2014 Indian film by Kumar T

Virattu is a 2014 Indian Tamil-language thriller film produced and directed by Kumar T. The film stars T Kumar's son Sujiv and Erica Fernandes, while Pragya Jaiswal and Manobala appear in other pivotal roles. The film was released on 21 February 2014 to average reviews, while the dubbed Telugu version Dega was released on 28 November 2014.

==Cast==
- Sujiv as Sujiv
- Erica Fernandes as Sri
- Amit Tiwari as Kalki
- Pragya Jaiswal as Mavi
- Manobala
- Suman Setty
- Shankar Melkote

==Production==
Sequences were filmed on a train travelling from Thailand to Malaysia and the stunt scenes were composed by Dho Dho of Thailand and Williams of Malaysia. Further scenes were canned in New Zealand.

==Music==

The film's audio was released in June 2013 by R. B. Choudary, while S. J. Surya received the first copy at a launch event. The film has four songs with four different lyricists contributing – Madhan Karky, Na. Muthukumar, Vignesh Shivan and Lallu. The film's soundtrack opened to average reviews, with a music critic noting it was as "mercurial as its composer". The song "Podhum Podhum" was released with a promotional video featuring the lead singers Andrea Jeremiah and Naresh Iyer and was well received by critics.

Track listing
| No. | Title | Lyrics | Singer(s) | Length |
|---|---|---|---|---|
| 1. | "Mouname Mouname" | Na.
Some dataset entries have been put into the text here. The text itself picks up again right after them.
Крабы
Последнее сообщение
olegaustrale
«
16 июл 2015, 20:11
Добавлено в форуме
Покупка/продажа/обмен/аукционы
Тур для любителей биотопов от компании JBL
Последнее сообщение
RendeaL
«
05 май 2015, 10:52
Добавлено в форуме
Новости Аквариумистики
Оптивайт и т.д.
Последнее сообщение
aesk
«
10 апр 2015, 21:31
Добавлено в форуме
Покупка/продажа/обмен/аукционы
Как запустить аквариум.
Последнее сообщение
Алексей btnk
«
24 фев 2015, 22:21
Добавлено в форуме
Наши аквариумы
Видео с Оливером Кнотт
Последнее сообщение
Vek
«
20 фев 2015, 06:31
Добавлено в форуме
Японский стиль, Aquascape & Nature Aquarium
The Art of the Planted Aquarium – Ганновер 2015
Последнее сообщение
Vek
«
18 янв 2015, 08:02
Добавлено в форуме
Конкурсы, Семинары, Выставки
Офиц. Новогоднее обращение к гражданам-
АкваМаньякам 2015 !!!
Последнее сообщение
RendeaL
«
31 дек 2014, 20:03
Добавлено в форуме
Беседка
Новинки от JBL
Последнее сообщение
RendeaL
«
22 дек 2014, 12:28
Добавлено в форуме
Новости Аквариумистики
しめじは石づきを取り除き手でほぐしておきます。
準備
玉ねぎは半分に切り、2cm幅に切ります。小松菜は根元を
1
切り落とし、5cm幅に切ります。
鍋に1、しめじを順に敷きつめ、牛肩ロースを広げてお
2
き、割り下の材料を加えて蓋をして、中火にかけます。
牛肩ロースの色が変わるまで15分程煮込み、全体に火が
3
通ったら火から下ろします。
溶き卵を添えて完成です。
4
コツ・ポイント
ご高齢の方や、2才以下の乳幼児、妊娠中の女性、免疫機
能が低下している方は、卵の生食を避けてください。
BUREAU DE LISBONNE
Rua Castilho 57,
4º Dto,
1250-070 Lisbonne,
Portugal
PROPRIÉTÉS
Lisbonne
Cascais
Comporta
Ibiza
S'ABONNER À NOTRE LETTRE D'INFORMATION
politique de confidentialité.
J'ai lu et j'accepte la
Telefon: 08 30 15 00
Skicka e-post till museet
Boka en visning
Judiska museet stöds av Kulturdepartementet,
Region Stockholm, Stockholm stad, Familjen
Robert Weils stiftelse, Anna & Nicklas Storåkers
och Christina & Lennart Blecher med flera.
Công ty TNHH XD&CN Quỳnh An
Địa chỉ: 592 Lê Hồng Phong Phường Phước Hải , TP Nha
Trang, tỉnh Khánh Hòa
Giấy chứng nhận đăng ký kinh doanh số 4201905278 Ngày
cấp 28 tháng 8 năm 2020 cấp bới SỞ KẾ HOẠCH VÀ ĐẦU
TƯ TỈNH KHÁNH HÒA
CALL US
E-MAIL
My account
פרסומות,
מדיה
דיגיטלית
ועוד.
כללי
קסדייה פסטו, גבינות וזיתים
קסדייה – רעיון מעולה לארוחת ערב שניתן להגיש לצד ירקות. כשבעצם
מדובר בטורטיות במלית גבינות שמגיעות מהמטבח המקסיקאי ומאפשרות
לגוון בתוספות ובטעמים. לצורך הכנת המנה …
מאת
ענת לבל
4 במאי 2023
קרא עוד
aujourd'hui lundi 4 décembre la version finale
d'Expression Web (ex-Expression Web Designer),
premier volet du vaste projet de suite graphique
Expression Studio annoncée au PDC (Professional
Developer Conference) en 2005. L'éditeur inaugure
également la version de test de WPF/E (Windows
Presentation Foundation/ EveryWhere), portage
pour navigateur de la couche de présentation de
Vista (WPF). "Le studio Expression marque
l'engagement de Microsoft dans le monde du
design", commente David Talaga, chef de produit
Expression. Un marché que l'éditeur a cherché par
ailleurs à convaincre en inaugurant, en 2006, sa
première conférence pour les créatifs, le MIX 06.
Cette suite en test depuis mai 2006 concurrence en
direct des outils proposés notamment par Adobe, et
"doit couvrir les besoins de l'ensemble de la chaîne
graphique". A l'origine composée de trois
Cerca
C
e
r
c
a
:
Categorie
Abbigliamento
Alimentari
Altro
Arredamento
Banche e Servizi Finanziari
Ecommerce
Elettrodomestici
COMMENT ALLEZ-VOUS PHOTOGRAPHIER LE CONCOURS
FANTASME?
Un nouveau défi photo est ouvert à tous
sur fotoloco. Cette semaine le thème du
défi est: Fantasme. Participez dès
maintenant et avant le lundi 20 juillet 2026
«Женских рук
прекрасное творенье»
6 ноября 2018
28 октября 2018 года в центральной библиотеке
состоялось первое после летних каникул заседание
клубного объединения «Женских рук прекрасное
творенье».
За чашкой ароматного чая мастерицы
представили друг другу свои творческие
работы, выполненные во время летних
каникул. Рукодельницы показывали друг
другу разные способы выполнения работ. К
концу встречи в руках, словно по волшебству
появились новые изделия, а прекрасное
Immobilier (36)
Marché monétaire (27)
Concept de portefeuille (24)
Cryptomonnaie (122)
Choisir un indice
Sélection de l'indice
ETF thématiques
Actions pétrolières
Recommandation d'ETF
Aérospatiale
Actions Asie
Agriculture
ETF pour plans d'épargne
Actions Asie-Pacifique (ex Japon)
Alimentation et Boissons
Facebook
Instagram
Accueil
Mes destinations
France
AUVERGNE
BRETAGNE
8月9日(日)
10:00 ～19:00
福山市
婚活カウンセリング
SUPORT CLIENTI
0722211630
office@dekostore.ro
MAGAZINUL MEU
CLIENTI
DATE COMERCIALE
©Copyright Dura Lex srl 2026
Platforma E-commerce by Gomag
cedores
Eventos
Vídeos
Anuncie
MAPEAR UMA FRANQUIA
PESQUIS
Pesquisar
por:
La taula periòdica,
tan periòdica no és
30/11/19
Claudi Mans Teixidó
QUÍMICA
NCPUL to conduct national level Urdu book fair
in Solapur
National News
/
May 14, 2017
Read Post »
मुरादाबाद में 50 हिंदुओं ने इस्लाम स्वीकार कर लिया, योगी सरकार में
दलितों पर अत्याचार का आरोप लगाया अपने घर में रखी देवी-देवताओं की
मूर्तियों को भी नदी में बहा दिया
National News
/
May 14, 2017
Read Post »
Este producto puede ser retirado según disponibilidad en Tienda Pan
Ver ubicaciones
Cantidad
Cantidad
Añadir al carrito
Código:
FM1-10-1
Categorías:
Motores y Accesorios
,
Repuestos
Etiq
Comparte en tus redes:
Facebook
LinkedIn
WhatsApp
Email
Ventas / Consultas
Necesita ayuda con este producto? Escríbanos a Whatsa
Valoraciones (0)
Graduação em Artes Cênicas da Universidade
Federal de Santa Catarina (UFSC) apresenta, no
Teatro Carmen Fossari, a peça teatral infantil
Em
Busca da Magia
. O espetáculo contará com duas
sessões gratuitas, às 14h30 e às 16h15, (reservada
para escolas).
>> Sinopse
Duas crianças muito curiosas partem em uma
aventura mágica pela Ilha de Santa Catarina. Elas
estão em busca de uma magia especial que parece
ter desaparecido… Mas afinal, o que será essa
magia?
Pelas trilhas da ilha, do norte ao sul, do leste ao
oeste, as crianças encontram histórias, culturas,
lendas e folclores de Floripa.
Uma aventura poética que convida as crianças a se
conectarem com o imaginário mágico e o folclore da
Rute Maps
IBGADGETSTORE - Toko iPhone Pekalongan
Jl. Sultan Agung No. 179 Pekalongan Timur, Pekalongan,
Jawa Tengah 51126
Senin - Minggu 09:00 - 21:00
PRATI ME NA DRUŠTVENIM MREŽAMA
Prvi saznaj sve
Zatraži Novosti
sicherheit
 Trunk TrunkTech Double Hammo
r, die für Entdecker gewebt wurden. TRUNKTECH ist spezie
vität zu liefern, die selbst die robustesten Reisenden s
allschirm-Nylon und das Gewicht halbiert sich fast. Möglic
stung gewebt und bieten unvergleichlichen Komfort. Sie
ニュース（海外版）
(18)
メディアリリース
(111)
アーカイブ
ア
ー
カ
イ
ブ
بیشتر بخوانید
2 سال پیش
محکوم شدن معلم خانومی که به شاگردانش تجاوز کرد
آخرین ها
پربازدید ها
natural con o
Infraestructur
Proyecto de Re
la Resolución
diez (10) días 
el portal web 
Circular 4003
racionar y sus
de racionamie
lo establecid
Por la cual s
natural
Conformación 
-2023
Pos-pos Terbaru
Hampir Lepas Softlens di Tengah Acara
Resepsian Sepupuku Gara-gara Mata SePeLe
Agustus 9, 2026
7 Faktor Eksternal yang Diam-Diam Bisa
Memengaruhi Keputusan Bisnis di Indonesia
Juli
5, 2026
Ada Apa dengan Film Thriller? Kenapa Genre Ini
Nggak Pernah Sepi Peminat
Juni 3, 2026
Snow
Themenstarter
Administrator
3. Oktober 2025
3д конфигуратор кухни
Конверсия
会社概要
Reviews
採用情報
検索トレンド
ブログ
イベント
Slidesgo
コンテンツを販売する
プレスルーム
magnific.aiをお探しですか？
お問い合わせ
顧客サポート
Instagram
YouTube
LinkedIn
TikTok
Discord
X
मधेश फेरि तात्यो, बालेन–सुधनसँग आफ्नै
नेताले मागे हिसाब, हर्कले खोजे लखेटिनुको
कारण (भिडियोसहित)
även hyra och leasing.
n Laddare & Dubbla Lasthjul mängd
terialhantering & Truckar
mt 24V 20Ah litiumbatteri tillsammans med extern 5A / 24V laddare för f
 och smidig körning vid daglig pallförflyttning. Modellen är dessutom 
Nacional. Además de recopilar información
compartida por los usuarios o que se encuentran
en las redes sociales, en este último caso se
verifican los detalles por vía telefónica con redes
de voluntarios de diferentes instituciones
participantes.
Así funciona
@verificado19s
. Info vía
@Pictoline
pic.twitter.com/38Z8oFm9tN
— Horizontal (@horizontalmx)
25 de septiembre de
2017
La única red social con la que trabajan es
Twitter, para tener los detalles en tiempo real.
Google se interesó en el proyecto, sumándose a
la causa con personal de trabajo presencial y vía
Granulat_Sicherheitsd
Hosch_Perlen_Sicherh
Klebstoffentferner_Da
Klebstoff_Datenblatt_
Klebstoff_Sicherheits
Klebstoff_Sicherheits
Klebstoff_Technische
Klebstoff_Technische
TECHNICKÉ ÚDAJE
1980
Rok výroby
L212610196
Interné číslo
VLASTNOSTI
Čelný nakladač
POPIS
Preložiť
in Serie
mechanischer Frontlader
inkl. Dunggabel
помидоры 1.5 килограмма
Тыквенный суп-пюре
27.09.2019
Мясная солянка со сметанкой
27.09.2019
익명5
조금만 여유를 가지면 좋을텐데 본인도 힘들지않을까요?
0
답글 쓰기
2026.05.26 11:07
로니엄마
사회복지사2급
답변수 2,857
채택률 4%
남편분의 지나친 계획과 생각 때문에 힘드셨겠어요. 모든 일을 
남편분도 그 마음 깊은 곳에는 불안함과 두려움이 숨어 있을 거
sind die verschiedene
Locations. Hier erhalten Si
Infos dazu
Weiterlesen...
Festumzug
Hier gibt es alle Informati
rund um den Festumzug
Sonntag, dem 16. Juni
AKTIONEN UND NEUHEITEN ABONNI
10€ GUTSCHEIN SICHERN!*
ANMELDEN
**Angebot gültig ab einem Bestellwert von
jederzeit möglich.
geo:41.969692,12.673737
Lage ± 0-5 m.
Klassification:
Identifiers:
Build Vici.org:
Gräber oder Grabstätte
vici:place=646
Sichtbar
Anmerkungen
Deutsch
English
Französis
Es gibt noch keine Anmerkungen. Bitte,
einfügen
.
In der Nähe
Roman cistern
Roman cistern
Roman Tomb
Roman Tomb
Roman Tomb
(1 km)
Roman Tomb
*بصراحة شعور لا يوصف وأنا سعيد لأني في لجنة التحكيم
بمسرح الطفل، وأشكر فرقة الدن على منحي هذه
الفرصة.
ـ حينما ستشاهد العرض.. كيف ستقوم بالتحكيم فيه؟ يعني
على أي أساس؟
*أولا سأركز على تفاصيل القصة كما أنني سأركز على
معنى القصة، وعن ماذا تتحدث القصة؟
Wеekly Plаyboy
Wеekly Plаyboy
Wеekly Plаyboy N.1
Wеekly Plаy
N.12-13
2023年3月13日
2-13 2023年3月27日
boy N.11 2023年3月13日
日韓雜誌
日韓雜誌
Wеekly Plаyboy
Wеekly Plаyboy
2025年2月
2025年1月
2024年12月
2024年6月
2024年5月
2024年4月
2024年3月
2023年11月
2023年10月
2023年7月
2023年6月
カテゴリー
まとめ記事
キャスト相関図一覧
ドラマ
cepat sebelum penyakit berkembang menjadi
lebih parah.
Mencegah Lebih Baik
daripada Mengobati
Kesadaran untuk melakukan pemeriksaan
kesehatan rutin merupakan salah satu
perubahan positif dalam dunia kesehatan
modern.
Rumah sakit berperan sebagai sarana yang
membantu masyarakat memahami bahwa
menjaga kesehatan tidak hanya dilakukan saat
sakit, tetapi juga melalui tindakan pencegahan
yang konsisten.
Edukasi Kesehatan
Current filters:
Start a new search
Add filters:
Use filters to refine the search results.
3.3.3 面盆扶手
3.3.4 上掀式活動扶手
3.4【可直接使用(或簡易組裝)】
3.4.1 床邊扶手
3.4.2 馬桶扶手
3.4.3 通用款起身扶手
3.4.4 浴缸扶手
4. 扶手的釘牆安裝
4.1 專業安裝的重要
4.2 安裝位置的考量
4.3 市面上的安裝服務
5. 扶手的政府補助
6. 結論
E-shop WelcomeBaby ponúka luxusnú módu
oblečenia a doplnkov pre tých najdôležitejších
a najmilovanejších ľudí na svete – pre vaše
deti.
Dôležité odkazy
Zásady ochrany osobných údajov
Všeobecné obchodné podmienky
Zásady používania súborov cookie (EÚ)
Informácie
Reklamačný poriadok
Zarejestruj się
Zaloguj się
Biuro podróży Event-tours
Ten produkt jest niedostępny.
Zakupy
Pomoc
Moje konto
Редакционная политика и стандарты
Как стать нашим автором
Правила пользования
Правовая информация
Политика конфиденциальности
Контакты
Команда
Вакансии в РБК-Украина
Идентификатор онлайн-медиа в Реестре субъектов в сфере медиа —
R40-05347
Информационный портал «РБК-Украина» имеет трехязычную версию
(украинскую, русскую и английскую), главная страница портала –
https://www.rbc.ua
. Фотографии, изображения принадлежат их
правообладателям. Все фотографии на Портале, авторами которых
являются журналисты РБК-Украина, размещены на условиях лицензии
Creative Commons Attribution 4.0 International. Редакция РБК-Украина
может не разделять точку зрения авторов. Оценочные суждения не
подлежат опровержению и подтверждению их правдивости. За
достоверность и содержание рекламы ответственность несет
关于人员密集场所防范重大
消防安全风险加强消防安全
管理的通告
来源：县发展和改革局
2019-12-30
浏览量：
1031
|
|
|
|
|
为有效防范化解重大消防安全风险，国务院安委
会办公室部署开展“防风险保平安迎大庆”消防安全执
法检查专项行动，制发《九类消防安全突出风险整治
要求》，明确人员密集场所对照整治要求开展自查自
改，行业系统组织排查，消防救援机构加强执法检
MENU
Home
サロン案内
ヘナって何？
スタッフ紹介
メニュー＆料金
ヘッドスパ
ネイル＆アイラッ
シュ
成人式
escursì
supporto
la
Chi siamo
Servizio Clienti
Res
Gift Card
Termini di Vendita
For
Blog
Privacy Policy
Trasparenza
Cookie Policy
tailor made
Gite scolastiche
Muthukumar | Andrea Jeremiah, Haricharan | 5:18 |
| 2. | "En Life In Angel" | Vignesh Shivan | Dharan Kumar | 4:50 |
| 3. | "Meeta Paanu" | Lallu | M. M. Manasi, Santhosh Hariharan | 5:01 |
| 4. | "Podhum Podhum" | Madhan Karky | Andrea Jeremiah, Naresh Iyer | 5:06 |

==Release and reception==
The film opened on 21 March 2014 to mixed reviews.